▶ **Work to be completed**
In this material, which lines include the string "pengembangan"? Show them.
▬▬▬▬▬▬▬▬▬▬
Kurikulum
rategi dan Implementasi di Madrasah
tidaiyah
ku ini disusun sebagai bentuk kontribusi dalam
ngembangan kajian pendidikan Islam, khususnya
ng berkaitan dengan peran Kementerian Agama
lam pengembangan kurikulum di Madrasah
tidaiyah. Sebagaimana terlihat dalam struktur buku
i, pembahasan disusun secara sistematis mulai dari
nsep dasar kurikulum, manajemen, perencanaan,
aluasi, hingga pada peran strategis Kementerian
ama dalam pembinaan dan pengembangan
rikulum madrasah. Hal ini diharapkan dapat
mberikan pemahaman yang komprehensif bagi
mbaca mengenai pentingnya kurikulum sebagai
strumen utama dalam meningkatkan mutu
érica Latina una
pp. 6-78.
▬▬▬▬▬▬▬▬▬▬
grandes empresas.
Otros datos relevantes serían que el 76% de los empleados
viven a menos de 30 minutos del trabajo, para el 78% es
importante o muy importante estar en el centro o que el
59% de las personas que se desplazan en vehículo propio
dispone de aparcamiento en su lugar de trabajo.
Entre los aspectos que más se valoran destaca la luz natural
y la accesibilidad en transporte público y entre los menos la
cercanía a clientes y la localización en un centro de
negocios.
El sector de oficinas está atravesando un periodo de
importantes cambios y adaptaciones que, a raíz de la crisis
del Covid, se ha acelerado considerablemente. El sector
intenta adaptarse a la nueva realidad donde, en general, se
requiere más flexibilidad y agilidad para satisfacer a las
▬▬▬▬▬▬▬▬▬▬
▶ **The answer**
lam pengembangan kurikulum di Madrasah
ama dalam pembinaan dan pengembangan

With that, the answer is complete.